-- Task requirements --
Decide whether each statement below agrees with the TrainCraft roadmap. Answer yes or no for each and quote the deciding words of the roadmap. 1. Phase 0 already included a Monte Carlo sampler. 2. The layered builder supports both AA and AB stacking. 3. Phase 1, Chunk 3 finished the remaining geometry breadth, polymer builder included.

-- Given passage --
•••

Skip to content

Roadmap

TrainCraft is developed in phased, independently-testable chunks. The dataset + selection layer is the spine — everything else builds on it.


✅ Phase 0 — Foundation

Done. A clean, installable, testable package with no globals.

  • pydantic v2 config models (discriminated unions, extra=forbid)
  • Structure (with content hash), registry, Workspace/Job, provenance
  • Geometry: file/scratch sources; nanotube/molecule builders; vacuum/supercell/perturb transforms
  • Calculators: emt, tblite/xtb, mace (MP0 + fine-tuned)
  • Sampling: md (Langevin NVT), rattle (HiPhive)
  • Selection funnel: physicality → dedup → diversity (FPS)
  • Dataset: extxyz IO with provenance; hash-dedup
  • CLI: run / validate / new / plugins
  • 6 annotated examples, 19 tests, CI on GitHub Actions

✅ Phase 1, Chunk 1 — Molecules on Surfaces + Monte Carlo

Done. Fragment identity + surface adsorbate builders + Metropolis MC.

  • core/fragments.py — per-atom tc_fragment array; infer_fragments for reactive runs
  • smiles source — RDKit ETKDG + MMFF
  • surface_adsorbate builder — single adsorbate on crystalline slab
  • surface_packing builder — N-molecule coverage via Packmol
  • monte_carlo sampler — translate/rotate/conformer-swap with Metropolis acceptance
  • Examples 07–11 (CO on Cu, ethanol, butane)

✅ Phase 1, Chunk 2 — Mechanical Geometry Breadth

Done. All common bulk, surface, and 2D structure types.

  • core/converter.py — ASE ↔ pymatgen ↔ RDKit bridge
  • url source — download → ASE read
  • crystal builder — bulk + supercell + vacancy/substitution/interstitial defects
  • slab builder — named facet or arbitrary Miller indices; all-framework
  • layered builder — graphene/hBN/MX₂; AA/AB stacking; twist (non-periodic moiré flake)
  • Transforms: strain (hydrostatic/Voigt), rotate, set_pbc
  • Examples 12–14, 36 additional tests

✅ Phase 1, Chunk 3 — Database Providers, Liquids, Intercalation, Constraints

Done. Remaining geometry breadth (except the polymer builder).

•••

-- Data excerpts --
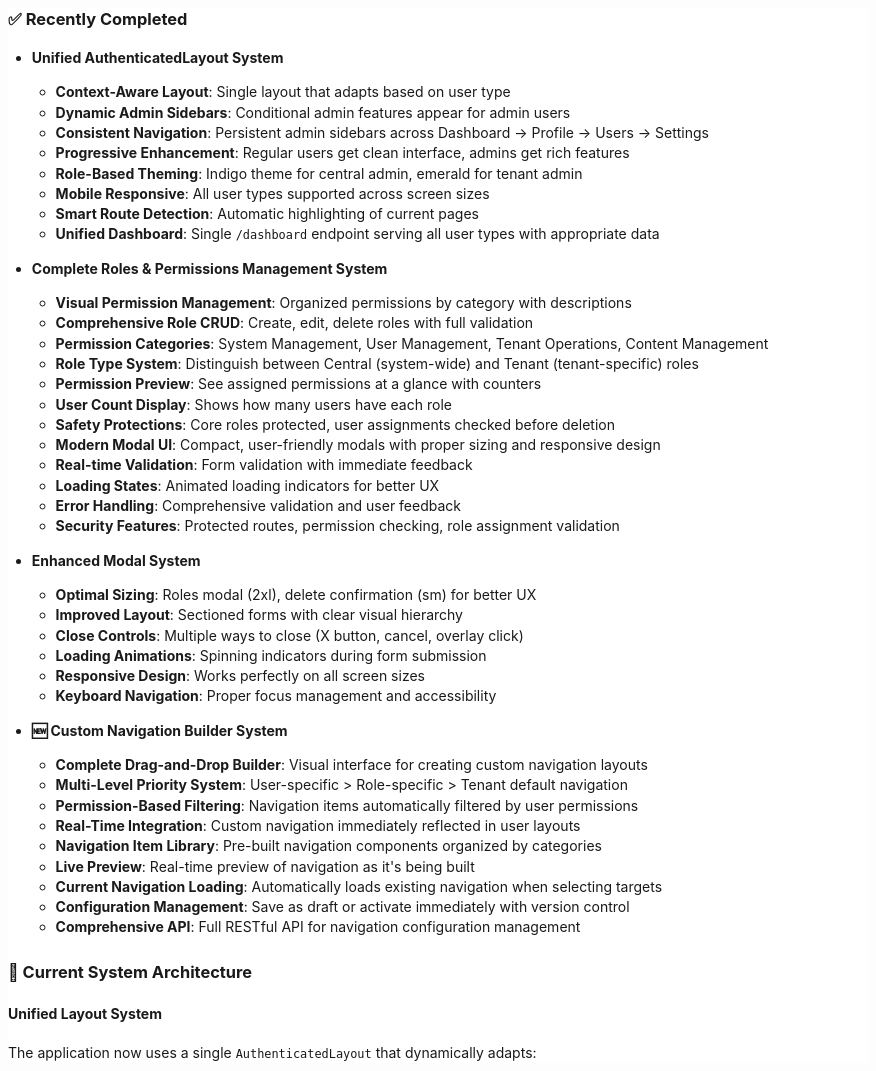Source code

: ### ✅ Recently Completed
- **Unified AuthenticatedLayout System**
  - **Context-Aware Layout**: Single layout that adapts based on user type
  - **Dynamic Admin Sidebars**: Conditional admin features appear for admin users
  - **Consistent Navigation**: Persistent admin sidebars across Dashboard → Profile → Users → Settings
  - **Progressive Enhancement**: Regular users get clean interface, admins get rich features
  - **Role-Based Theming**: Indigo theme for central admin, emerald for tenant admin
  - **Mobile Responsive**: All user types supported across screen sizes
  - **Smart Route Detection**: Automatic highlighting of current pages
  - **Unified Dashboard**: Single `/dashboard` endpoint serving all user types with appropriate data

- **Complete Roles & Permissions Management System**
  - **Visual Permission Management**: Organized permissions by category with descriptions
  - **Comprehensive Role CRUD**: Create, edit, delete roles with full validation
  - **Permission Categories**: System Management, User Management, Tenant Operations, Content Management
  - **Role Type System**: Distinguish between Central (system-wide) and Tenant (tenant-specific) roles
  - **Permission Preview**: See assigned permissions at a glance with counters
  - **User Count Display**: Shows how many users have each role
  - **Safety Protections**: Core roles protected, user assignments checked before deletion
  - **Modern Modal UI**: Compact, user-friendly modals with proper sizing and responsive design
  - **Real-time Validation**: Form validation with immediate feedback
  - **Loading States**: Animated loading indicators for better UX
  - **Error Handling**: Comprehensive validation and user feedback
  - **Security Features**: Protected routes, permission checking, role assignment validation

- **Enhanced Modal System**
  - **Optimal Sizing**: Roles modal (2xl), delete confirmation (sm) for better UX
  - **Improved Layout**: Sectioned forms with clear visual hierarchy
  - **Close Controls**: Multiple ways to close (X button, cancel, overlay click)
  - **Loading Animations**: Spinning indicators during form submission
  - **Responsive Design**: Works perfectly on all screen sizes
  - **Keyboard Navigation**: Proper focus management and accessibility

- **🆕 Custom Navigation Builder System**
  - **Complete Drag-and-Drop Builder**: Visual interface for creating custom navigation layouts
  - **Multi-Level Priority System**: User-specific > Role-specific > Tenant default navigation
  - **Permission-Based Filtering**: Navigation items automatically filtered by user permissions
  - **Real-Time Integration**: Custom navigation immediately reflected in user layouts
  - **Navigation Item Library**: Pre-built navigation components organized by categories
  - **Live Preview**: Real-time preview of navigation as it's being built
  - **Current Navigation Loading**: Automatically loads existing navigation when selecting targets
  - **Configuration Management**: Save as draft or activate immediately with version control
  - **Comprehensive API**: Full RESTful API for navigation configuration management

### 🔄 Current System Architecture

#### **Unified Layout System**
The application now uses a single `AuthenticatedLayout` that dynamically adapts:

•••

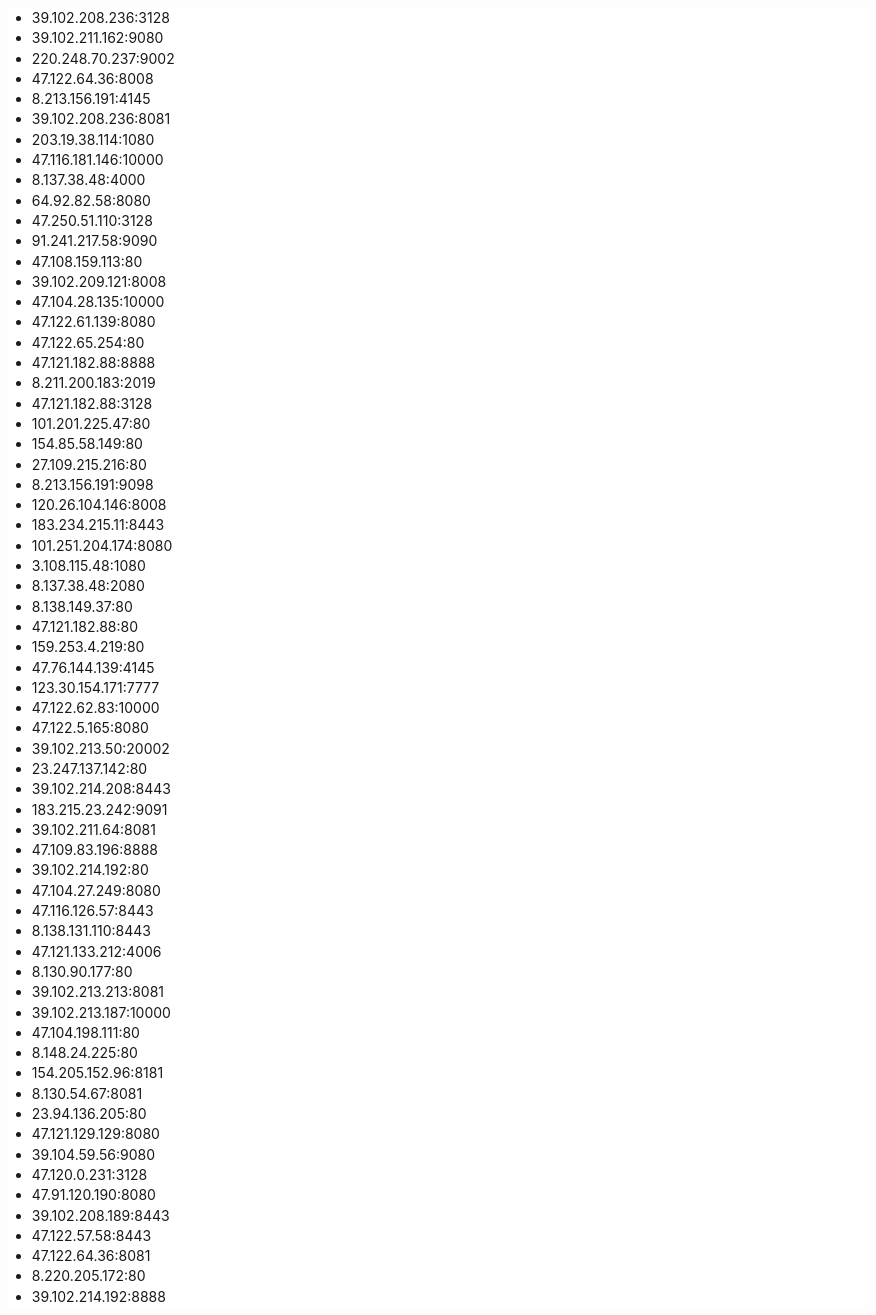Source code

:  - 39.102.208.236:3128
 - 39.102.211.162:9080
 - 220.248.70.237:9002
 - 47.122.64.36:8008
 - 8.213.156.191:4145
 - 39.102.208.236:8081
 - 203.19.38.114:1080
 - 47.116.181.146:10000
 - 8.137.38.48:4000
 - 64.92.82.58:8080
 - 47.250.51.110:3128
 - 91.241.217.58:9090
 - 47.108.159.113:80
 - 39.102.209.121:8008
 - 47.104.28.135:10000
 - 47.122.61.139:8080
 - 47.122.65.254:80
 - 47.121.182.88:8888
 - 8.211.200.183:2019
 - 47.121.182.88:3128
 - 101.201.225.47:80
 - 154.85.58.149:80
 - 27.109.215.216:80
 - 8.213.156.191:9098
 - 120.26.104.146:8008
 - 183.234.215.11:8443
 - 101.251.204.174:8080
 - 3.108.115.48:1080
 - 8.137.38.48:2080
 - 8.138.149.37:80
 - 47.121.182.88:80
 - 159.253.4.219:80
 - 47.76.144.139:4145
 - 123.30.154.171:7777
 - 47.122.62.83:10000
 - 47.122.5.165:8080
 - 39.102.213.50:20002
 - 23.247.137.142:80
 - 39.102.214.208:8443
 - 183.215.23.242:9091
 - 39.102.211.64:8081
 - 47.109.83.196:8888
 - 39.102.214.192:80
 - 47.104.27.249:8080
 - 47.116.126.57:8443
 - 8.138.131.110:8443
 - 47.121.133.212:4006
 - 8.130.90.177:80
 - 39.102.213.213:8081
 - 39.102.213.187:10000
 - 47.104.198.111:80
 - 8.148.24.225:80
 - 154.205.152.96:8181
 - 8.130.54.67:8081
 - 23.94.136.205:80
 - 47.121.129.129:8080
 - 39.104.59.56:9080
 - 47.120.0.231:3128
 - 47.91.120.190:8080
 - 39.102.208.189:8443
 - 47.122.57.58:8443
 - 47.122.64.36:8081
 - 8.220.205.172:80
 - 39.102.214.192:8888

•••

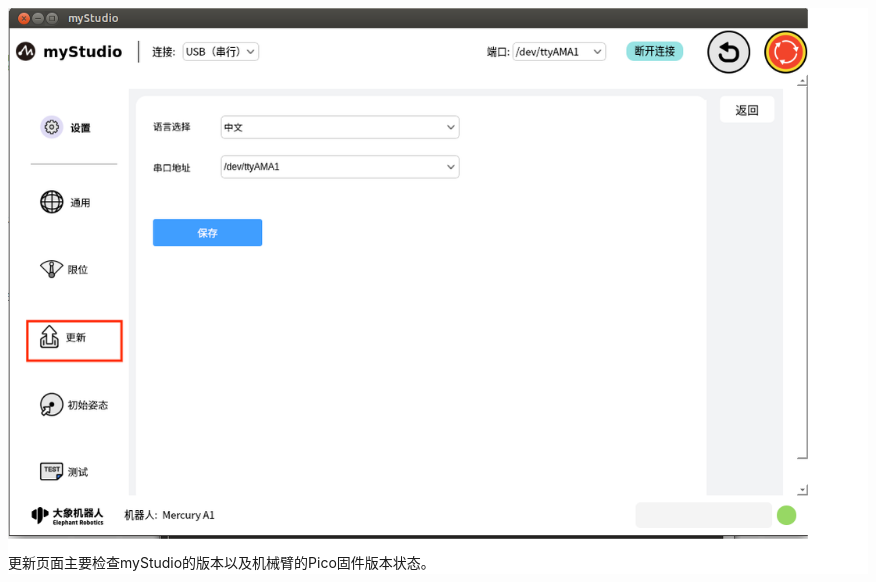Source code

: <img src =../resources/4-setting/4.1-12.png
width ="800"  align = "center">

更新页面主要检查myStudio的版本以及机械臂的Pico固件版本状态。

•••

-- Result for this exercise --
1. No. Under Phase 0 the samplers are "Sampling: md (Langevin NVT), rattle (HiPhive)". The Monte Carlo sampler comes in Phase 1, Chunk 1: "monte_carlo sampler — translate/rotate/conformer-swap with Metropolis acceptance".
2. Yes. "layered builder — graphene/hBN/MX₂; AA/AB stacking; twist (non-periodic moiré flake)".
3. No. "Remaining geometry breadth (except the polymer builder)."